Why We Got Into Vinyl Records?
This has been on our wish list for a number of years. But in the past it was difficult to justify given several things: For one, getting into vinyl does not stop at getting the player (which is not super cheap), but you would also want to get a decent pair of speakers even if they counted as a starter set and not an audiophile-grade one, the price of records is also not cheap especially in a world where streaming platforms exist. This is not mentioning if you’d want a fitting piece of furniture to accompany the set. So TL;DR — it’s a whole commitment.
So why are people (by people that includes and primarily referring to us in this post) going back to vinyl? Let’s maybe try to set the baseline technical context a bit. Doesn’t matter the final delivery medium, music needs a recording to be made in the first place. Producers capture sound signals using microphones or instruments and such recordings is then mixed and mastered. In creating a vinyl record, a finished recording is sent electronically to a rotating machine tool (i.e., a lathe) that into a piece of lacquer. The created music waveform then dictates the shape and grooves that the lathe carves which then presses it into vinyl stock — creating the records. For digital audio, captured signals are sent through an analog-to-digital converter so that the computer recording program processes it into a binary series. During playback, data stored in the compact discs (CDs) are read digitally in reverse process through a digital-to-analog converter.
If you Googled it, there’s probably a lot of forums debating which is of higher quality. We happen to think that format alone won’t really answer this debate as there are many variables (e.g., recording/sampling rate, the player, the speakers, the environment, quality of the pressing/recording, etc.) and lets face it — 80% of us probably are not technical experts on the matter. So to come back to the initial question of why — it goes back to the experience. Read on.
The digital world of today is an amazing technical feat. It compresses and creates efficiency in storing and transferring information like never before, and allows the practicality of having whole libraries of media often in one single little device that is also our telephone, our social media device, and our camera. What used to be several ecosystems of equipment are now converging into our mobile phones — for better of for worse. Don’t get us wrong; we are all in for technological innovation and advancements. We sit in awe in the spectacle of what clever people are able to invent every year. Micro advancements but often a sneak peek to what is to come. But at the end of the day it’s always a dilemma. The downside of efficiency is the loss of romanticism of a certain effort to enjoy something — and with the practical culture coming into the surface we often start to forget the memories of how we used to do things in the past.
Who remembers how they booked a plane ticket before the age of online travel apps? Who remembers how to navigate a new city without electronic maps? Who remembers how they enjoyed concerts without having that need to record absolutely everything to supply information to random strangers? Who remembers how they used to let time go by before the age of mindless scrolling of social media?
We think the main reason we got into vinyl is that its a reminder against all that. It is a deliberate walk against the mainstreaming trends of how the world enjoys music. Starting with how we acquire the record — it’s not a simple click of a button searching for songs and artists. It is a constant visit to record stores seeing what’s available, the journey of discovering that artist you used to like but forgot until you found their record in between thousand others, exploring new cities and stumbling upon the record stores and the collection they have there. Every record is a deliberate choice, and you had to work for it (to find and to pay). And once you have it, its a tangible thing that you hold and add to the collection instead of a non-physical digital item. The process of getting that record is a validation whether you like that album or artist enough. That feeling is truly intoxicating and addictive. After all, isn’t it nice to have a conversation with a fellow enthusiast asking “oh what record do you have?” — in a world of Spotify; that question and the subsequent process of learning about that other person through their record collection becomes obsolete.

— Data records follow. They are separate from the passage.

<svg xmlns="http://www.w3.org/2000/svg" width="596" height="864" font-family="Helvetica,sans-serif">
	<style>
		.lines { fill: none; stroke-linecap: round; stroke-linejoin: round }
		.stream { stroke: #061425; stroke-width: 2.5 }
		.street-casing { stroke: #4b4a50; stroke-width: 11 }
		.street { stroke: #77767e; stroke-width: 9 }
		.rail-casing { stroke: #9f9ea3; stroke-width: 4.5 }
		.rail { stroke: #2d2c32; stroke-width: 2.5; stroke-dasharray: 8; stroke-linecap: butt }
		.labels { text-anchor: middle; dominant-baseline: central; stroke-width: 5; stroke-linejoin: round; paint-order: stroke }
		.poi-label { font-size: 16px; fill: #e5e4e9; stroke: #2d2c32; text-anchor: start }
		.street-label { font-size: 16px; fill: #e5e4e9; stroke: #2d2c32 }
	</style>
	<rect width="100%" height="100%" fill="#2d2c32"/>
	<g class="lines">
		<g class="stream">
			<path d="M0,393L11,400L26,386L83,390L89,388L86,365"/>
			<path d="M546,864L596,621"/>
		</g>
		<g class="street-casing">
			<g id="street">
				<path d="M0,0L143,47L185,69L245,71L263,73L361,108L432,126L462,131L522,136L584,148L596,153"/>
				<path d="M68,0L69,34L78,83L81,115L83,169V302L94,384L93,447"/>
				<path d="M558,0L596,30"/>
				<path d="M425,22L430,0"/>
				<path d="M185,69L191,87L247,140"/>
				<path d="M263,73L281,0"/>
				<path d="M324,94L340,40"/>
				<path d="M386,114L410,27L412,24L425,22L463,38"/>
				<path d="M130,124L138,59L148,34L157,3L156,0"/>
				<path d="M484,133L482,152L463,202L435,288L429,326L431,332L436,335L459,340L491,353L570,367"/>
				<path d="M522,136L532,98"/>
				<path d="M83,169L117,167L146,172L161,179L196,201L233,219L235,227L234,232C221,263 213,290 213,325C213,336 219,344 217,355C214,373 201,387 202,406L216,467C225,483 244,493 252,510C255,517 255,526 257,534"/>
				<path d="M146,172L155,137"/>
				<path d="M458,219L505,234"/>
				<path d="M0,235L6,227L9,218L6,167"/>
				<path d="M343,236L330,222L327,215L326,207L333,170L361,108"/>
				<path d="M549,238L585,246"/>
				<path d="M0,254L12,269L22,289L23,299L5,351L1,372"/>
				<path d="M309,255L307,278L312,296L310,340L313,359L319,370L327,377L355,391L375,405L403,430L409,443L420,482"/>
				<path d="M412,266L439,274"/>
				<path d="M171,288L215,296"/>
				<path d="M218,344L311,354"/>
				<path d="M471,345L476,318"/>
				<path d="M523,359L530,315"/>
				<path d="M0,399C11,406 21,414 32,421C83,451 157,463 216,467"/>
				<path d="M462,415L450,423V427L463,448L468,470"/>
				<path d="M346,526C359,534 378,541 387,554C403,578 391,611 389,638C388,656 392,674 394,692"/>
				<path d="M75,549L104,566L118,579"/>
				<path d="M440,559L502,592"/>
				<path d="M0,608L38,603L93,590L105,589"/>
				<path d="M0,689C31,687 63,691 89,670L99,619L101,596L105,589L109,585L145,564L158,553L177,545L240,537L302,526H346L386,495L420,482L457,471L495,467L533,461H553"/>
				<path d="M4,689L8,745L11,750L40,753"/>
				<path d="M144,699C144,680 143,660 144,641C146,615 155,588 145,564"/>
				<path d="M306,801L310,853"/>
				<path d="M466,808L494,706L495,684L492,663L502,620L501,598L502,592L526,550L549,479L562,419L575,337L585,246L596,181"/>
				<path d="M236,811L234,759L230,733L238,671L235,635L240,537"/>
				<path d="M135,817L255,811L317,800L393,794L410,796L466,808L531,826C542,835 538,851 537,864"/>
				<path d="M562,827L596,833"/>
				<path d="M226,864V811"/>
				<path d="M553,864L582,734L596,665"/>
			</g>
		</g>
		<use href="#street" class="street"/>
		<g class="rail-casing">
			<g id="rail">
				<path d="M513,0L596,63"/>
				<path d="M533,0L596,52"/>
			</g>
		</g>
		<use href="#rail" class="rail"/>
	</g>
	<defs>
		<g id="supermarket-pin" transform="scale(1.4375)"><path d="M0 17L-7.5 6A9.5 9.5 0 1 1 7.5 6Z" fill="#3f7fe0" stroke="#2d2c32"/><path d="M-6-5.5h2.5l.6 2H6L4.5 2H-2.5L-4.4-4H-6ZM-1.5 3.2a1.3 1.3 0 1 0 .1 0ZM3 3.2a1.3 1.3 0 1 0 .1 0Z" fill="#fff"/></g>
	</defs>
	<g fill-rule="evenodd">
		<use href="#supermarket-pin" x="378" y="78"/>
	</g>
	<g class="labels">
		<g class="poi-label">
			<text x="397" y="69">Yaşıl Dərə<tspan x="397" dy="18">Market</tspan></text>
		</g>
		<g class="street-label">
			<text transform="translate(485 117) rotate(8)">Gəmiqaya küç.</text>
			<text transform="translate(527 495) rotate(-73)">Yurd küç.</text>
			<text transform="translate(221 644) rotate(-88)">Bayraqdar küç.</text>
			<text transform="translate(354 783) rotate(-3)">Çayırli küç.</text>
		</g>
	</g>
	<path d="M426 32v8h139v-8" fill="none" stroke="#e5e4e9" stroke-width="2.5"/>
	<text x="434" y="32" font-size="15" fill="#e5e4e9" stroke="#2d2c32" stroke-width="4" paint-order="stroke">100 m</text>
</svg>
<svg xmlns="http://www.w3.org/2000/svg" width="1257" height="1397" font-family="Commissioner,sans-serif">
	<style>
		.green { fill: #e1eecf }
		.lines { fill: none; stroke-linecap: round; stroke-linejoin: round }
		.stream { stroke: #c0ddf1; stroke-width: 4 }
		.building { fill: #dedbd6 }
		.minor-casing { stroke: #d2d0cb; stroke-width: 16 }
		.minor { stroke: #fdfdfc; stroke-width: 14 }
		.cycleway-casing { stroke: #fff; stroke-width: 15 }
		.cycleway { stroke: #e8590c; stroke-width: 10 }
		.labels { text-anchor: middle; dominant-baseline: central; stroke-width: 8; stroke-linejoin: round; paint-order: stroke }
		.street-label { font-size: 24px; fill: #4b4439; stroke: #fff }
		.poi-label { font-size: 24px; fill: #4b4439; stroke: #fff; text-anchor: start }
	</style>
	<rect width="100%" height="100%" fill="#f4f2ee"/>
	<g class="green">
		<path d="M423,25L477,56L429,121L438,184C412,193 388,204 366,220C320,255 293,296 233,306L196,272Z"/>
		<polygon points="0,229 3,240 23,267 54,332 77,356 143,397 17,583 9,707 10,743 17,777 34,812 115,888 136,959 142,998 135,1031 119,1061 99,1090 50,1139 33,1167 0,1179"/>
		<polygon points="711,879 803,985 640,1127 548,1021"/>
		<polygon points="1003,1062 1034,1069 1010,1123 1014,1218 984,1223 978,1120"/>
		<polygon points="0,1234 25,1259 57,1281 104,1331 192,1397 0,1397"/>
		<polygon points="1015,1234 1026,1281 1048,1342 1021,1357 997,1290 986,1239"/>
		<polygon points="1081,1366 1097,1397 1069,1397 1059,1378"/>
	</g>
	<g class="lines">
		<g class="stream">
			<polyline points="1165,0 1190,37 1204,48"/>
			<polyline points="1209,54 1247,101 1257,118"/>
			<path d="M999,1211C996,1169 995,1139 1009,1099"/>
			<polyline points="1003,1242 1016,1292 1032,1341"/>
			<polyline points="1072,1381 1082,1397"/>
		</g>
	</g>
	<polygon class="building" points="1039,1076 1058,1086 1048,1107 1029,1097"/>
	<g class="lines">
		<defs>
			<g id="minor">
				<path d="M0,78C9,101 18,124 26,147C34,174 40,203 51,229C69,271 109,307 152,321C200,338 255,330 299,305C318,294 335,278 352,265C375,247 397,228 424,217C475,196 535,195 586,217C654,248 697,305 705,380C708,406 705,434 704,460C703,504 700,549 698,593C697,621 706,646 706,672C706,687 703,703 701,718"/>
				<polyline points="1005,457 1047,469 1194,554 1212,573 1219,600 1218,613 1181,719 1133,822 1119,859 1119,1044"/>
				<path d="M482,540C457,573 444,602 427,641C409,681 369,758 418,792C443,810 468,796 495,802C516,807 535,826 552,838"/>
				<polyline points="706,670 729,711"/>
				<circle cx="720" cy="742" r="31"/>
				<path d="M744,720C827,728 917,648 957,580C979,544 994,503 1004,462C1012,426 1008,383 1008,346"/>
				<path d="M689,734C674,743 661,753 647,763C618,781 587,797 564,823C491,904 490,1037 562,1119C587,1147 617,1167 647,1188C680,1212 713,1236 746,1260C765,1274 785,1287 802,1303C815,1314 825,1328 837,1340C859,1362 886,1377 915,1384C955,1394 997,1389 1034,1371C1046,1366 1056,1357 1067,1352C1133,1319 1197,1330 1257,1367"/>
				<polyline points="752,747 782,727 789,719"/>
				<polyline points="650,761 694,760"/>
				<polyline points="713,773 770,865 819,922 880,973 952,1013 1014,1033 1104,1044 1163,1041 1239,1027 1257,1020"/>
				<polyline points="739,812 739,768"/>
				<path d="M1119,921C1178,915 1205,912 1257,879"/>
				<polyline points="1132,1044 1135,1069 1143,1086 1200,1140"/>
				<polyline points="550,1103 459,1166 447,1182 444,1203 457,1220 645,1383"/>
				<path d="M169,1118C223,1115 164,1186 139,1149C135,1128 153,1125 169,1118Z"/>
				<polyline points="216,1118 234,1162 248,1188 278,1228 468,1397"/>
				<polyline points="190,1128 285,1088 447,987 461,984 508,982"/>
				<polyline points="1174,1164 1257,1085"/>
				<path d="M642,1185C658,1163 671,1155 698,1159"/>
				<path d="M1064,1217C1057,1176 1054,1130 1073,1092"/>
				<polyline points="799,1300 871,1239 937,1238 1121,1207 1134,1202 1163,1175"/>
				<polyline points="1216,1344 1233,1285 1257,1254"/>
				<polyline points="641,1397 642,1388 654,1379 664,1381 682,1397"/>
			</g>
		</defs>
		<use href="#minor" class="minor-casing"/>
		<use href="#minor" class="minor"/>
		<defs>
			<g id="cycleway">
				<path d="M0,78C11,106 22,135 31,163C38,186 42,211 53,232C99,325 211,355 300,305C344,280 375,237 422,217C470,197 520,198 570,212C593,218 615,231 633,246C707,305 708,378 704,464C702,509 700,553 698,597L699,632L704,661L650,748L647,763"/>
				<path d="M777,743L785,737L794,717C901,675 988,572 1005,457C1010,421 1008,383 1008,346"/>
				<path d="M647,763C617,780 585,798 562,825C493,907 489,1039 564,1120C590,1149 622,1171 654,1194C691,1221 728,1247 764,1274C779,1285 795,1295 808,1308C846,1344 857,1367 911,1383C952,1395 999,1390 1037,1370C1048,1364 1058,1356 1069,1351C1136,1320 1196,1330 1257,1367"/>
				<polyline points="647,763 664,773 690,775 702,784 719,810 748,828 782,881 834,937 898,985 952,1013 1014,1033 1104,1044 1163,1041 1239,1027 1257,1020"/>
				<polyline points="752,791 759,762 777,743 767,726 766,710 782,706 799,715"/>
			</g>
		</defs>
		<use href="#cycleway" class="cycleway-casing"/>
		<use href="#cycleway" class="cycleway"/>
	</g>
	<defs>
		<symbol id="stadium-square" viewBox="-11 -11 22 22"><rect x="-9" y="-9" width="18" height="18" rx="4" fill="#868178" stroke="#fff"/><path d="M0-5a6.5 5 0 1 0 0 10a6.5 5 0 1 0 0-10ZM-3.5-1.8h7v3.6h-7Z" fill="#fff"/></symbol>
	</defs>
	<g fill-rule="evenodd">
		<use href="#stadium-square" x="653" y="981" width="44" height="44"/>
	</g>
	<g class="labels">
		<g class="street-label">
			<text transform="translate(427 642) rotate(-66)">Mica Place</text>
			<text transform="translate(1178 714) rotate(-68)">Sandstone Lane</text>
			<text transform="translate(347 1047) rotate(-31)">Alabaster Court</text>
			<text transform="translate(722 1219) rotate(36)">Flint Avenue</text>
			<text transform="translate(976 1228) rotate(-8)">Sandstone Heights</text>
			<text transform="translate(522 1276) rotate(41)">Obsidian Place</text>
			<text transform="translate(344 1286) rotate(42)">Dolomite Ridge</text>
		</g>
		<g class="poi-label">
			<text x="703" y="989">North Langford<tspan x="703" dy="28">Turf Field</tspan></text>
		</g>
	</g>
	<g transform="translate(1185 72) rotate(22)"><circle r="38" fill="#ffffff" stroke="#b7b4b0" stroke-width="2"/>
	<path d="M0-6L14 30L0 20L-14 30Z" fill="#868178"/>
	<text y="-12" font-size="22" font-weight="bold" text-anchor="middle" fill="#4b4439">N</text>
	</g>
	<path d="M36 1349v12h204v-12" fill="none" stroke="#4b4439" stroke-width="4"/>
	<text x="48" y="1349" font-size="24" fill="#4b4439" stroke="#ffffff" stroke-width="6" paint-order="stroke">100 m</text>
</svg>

It then continues to when you get home and open the record for the first time, you’ll carefully turn on the player and the speaker and position the needle every so slightly on the record and after slight muffling noise your musical journey starts. There is something incredibly complex but yet simple with the whole process — and every little change (e.g., different speakers, specialised cables, different needles, etc.) elevates your experience. The process is slow but is deliberate and there is something astonishingly fresh and liberating from that process. The medium itself is not perfect and probably not as durable as its digital peers — but there is something clinically cold about ultra efficiency which works in some aspects of life but we prefer embracing the warmth of imperfection.